Coach Kennedy Shows What Religious Liberty Is
When religion is seen as non-essential, religious freedom is limited to “religious” activities like private prayer, church attendance, and personal piety. At the same time, “secular” is wrongfully thought of as “neutral” or “unbiased.
This term of the U.S. Supreme Court has been consequential, to say the least. In addition to the landmark decision to overturn Roe v. Wade in Dobbs v. Jackson Women’s Health, the court has now issued a second ruling that protects religious freedom. The first, issued about a week ago, protects religious institutions from being singled out and discriminated against by state-run entities and programs. The 6–3 decision was consistent with previous rulings in Trinity Lutheran v. Comer and Espinoza v. Montana Dept. of Revenue that state programs available to non-religious entities cannot be withheld from religious entities simply because they are religious. Instead, the state bears the burden of proof to demonstrate a compelling state interest in discriminating against religious institutions. It remains to be seen whether state officials have finally gotten the message.
This week, the court handed down their decision on Kennedy v. Bremerton School District, or what’s become known as the “Coach Kennedy Case.” High school football coach Joe Kennedy was fired for praying on the football field after games by school officials who kept (pun intended) “moving the goal posts” about what religious expressions were allowed.
Contrary to various news reports, Kennedy never forced student athletes, coaches, or anyone else to join him. After school officials raised concerns, he even agreed to pray silently by himself. However, he was told that if he insisted on closing his eyes in silent prayer, he must do it somewhere out of sight. Coach Kennedy rightly recognized their demands as a violation of his right to free religious expression and took his case to the Supreme Court with the aid of First Liberty Institute.
On Monday, the court ruled overwhelmingly for Coach Kennedy, on both free speech and free exercise grounds. As Justice Gorsuch wrote in the majority opinion:
By its own admission, the District sought to restrict Mr. Kennedy’s actions at least in part because of their religious character. Prohibiting a religious practice was thus the District’s unquestioned “object.” The District explained that it could not allow an on duty employee to engage in religious conduct even though it allowed other on-duty employees to engage in personal secular conduct.
This behavior, Gorsuch concluded, was unacceptable.
Here, a government entity sought to punish an individual for engaging in a personal religious observance, based on a mistaken view that it has a duty to suppress religious observances even as it allows comparable secular speech. The Constitution neither mandates nor tolerates that kind of discrimination.
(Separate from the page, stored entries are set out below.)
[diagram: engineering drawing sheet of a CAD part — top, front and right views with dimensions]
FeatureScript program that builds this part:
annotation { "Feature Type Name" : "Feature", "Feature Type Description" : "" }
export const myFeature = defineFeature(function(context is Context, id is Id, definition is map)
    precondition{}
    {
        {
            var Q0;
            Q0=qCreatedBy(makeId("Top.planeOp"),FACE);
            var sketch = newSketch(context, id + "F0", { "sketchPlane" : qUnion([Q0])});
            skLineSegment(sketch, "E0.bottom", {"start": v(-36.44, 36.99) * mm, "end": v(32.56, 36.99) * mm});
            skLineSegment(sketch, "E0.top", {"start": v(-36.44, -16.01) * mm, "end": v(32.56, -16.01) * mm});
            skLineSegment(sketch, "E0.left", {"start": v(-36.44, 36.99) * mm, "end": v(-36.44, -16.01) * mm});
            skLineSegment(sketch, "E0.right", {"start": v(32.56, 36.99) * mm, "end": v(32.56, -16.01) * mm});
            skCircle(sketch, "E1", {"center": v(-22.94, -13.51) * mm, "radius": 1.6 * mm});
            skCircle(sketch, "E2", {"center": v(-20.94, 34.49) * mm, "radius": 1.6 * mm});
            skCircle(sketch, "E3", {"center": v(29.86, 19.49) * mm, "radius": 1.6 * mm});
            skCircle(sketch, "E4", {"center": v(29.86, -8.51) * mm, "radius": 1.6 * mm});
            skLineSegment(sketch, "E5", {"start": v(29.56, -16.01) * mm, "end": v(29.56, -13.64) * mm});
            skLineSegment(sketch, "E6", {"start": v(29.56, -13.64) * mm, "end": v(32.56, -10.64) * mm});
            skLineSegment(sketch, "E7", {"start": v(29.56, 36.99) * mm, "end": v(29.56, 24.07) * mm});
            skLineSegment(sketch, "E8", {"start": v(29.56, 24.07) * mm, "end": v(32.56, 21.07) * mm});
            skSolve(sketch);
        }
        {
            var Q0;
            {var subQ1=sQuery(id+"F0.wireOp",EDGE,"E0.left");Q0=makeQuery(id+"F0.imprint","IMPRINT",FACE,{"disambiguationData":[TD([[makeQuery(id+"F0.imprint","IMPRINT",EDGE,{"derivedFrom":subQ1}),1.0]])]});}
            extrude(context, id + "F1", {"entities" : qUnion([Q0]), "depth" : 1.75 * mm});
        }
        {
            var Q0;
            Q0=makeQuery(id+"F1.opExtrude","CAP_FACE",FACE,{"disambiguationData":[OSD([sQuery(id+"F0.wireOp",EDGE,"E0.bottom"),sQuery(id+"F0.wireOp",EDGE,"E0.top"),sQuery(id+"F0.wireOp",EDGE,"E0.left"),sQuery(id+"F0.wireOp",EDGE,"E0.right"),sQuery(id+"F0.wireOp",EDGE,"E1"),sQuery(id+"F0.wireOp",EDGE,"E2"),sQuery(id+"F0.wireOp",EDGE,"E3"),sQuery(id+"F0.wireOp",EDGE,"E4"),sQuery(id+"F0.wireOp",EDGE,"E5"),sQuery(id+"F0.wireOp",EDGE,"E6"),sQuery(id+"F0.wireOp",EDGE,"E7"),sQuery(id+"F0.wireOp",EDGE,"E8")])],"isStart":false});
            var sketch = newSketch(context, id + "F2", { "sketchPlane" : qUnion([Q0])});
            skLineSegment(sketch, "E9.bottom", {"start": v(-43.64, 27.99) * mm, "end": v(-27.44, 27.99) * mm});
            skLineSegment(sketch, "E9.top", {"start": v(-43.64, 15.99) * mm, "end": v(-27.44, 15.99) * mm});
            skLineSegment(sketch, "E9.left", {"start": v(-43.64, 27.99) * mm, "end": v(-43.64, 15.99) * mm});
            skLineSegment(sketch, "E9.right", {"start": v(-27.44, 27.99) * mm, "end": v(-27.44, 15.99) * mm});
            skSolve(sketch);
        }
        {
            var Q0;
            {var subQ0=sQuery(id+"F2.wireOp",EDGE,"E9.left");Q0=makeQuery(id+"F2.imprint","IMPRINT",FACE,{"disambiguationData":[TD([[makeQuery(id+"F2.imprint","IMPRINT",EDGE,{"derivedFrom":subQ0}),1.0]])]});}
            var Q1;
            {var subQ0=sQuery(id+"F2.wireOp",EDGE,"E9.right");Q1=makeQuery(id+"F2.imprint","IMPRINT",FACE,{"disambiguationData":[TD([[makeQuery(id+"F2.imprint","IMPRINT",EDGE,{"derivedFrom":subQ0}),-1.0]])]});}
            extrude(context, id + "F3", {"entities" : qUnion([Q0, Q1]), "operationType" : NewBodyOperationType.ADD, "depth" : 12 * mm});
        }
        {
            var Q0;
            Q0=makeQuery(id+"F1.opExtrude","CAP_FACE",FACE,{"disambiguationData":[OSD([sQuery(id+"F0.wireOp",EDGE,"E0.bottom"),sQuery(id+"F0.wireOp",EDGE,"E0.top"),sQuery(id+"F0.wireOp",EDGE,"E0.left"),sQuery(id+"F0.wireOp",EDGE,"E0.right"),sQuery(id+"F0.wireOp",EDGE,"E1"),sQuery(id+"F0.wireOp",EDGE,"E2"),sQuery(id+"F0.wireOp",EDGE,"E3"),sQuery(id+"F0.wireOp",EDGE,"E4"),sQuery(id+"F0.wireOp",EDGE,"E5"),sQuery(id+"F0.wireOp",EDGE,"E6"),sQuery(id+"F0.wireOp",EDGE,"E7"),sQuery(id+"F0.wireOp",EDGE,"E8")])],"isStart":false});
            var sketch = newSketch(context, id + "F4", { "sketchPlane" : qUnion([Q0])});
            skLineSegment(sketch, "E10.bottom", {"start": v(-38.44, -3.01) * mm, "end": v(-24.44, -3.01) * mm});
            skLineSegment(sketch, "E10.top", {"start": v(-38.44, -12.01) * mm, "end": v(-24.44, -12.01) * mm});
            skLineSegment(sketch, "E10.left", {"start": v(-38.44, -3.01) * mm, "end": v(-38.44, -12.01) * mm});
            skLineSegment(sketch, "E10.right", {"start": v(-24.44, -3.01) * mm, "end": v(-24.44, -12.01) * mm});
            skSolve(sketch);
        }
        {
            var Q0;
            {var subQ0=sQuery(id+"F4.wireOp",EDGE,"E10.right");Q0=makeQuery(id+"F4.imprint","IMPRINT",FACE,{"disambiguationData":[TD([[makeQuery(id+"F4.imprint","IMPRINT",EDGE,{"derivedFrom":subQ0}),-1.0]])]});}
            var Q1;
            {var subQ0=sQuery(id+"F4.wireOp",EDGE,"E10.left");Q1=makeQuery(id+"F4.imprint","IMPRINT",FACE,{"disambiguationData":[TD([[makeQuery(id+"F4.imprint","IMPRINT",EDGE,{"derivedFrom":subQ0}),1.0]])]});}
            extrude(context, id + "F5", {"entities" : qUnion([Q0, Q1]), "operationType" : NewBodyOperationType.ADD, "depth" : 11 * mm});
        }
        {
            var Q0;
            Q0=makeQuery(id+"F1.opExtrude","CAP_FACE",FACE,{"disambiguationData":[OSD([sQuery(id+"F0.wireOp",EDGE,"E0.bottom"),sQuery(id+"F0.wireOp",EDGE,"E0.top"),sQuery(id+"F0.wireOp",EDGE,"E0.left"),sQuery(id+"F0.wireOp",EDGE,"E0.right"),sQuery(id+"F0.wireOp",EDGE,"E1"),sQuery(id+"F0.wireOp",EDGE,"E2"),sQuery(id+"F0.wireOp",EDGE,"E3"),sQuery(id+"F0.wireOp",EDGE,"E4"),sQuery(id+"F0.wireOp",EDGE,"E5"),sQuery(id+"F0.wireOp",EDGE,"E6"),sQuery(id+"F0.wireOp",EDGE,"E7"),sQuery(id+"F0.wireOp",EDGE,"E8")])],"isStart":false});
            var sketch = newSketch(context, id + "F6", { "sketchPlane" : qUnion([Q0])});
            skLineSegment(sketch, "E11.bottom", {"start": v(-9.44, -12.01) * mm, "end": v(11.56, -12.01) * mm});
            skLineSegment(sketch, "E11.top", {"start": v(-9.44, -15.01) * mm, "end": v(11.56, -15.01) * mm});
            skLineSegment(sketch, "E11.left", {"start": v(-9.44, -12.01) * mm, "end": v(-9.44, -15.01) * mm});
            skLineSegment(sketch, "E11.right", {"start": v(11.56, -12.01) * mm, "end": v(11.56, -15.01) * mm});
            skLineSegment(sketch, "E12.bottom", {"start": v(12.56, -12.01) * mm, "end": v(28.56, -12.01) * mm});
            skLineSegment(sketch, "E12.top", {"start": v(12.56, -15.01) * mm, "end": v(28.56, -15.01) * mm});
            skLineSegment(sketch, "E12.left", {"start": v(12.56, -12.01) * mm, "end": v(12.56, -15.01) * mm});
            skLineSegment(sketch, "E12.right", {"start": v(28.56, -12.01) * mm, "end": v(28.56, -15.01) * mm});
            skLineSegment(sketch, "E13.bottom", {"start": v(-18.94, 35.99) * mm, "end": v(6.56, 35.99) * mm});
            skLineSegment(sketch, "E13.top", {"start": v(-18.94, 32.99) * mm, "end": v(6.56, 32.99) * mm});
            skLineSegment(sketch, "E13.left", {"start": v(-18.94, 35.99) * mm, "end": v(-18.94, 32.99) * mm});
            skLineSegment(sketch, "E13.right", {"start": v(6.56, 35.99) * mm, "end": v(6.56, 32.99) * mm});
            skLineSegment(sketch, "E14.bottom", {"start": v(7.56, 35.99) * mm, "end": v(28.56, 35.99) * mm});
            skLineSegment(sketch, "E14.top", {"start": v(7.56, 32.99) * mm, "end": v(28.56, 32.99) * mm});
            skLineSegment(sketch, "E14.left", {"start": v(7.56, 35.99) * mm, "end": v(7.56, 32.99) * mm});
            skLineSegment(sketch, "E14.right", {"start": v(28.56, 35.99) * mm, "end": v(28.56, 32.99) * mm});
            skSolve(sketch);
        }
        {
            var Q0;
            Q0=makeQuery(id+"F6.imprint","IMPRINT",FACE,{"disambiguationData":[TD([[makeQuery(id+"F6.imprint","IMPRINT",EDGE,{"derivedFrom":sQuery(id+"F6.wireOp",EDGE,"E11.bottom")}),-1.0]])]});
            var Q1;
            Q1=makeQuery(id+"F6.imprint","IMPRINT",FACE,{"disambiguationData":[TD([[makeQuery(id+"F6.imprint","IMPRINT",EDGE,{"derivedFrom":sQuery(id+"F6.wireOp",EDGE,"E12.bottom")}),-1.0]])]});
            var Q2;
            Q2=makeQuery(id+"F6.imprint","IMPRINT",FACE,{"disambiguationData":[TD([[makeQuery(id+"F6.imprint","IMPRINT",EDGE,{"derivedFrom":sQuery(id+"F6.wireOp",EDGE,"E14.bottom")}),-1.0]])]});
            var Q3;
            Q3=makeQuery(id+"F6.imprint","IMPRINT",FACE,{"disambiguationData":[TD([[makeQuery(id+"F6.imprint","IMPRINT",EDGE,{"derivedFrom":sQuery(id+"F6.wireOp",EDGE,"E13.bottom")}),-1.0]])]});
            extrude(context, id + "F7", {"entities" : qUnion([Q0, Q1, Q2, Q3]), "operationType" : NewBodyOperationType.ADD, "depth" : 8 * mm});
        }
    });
Often, religious liberty violations are more symptoms of bureaucratic inertia or ignorance, than of animus. The first few letters sent by school officials to Coach Kennedy asking him to stop praying are not rantings of radical atheists. Officials acknowledged Coach Kennedy was “well-intentioned” and never forced students to participate in his religious observances. Still, they asked him to stop out of fear they would be sued for a First Amendment violation. In the end, they failed to understand the First Amendment and violated it themselves.
This is what happens when ignorance of the law mixes with stubbornness, or, even worse, animus toward religious conviction. When religion is seen as non-essential, religious freedom is limited to “religious” activities like private prayer, church attendance, and personal piety. At the same time, “secular” is wrongfully thought of as “neutral” or “unbiased.” Faith is reduced to a hobby, and a highly idiosyncratic one at that. Spiritually inspired convictions must be kept safely within church, synagogue, and mosque walls, and out of the government and schools.
This, however, is not religious liberty. It is merely “freedom of worship,” what some of the worst tyrannies and their successors falsely claim to be freedom. Thankfully, the court has seen through this muddled thinking and brought clarity to the freedom all Americans have to speak and exercise their religious convictions.
Christians, and those of other faiths, absolutely can stand on a football field and close our eyes in prayer, even if others can see us. Christian educators can cite the Bible as a historical record or a masterclass in philosophy. Christian school kids can host Bible studies after school. Christian workers do have the freedom to not take part in the latest ideological fad that business leaders have latched onto.
I am grateful for our friends at First Liberty, ADF, and elsewhere that defend conscience rights, and for organizations like Gateways to Better Education who help Christian educators know what those rights, in fact, are. I am grateful that the court has stated, again, that being religious is not a crime, and that the state is required to respect the religious freedom of individuals and institutions.
A final lesson for Christians is that we must not become like those who seek to silence us. If the truth is on our side, we’ve no reason to fear.